=== Problem ===
Set down, word for word, the line with "-> [110,472,193,486] version-1" and the lines after it through the final line of the data below, without pictures.

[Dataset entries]
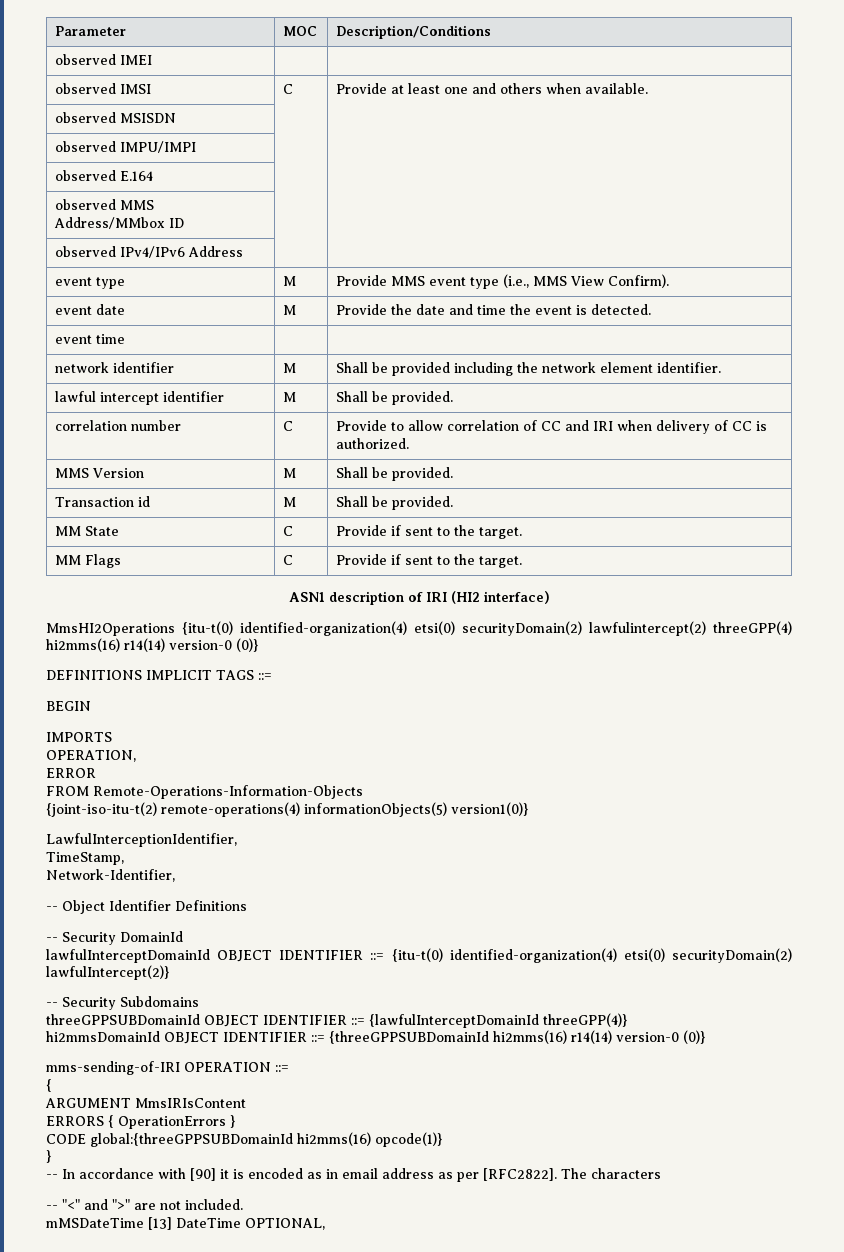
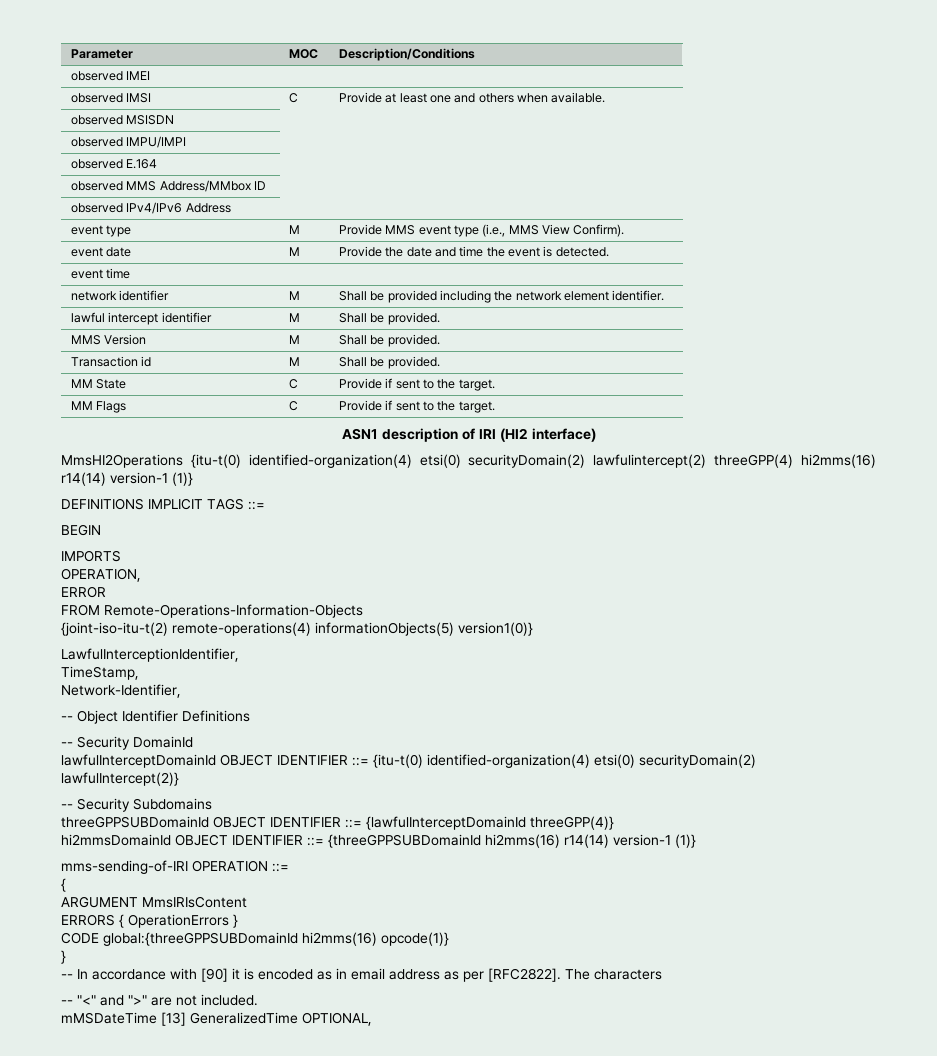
[55,420,182,431] [283,421,294,431] [336,420,768,434] [336,438,410,449] // correlation number | C | Provide to allow correlation of CC and IRI when delivery of CC is authorized. -> (440, 318) none
[169,638,258,652] version-0 (0)} -> [110,472,193,486] version-1 (1)}
[616,1030,705,1044] version-0 (0)} -> [613,834,696,848] version-1 (1)}
[176,1218,241,1228] DateTime -> [190,1012,298,1024] GeneralizedTime

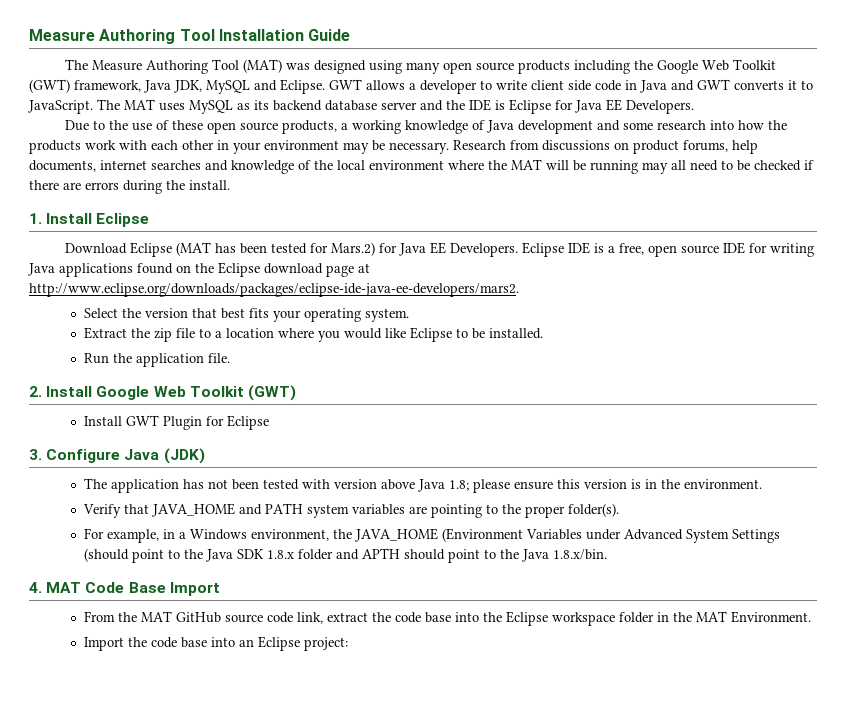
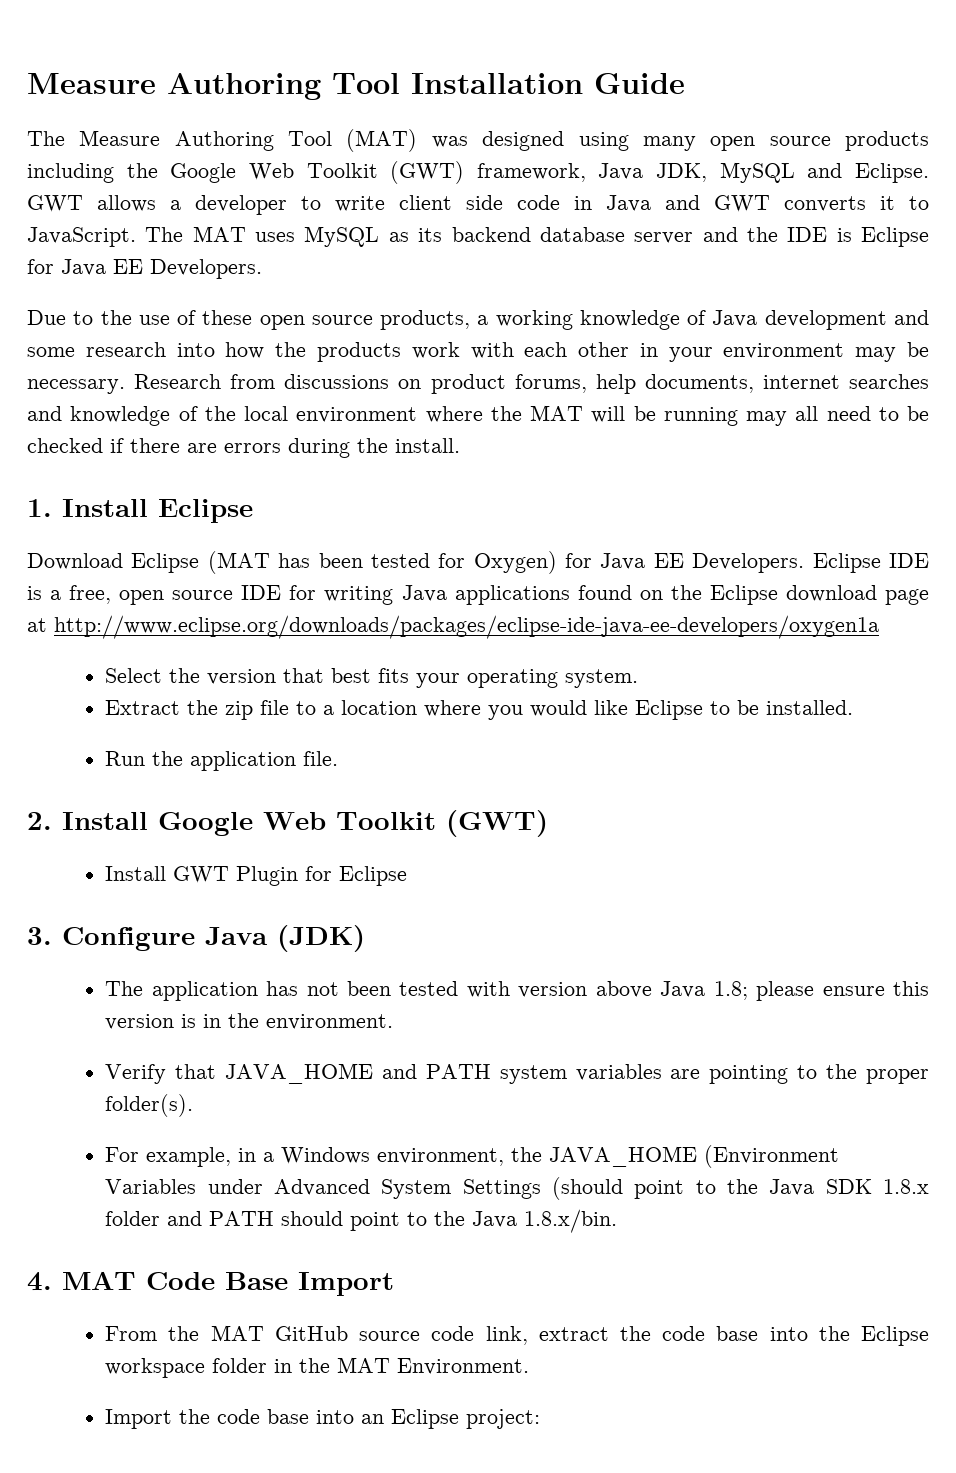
[330,242,375,256] Mars.2) -> [473,551,557,574] Oxygen)
[29,283,519,297] http://www.eclipse.org/downloads/packages/eclipse-ide-java-ee-developers/mars2. -> [54,615,879,639] http://www.eclipse.org/downloads/packages/eclipse-ide-java-ee-developers/oxygen1a
[362,548,401,559] APTH -> [209,1211,275,1226] PATH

=== Result ===
[169,638,258,652] version-0 (0)} -> [110,472,193,486] version-1 (1)}
[616,1030,705,1044] version-0 (0)} -> [613,834,696,848] version-1 (1)}
[176,1218,241,1228] DateTime -> [190,1012,298,1024] GeneralizedTime

[330,242,375,256] Mars.2) -> [473,551,557,574] Oxygen)
[29,283,519,297] http://www.eclipse.org/downloads/packages/eclipse-ide-java-ee-developers/mars2. -> [54,615,879,639] http://www.eclipse.org/downloads/packages/eclipse-ide-java-ee-developers/oxygen1a
[362,548,401,559] APTH -> [209,1211,275,1226] PATH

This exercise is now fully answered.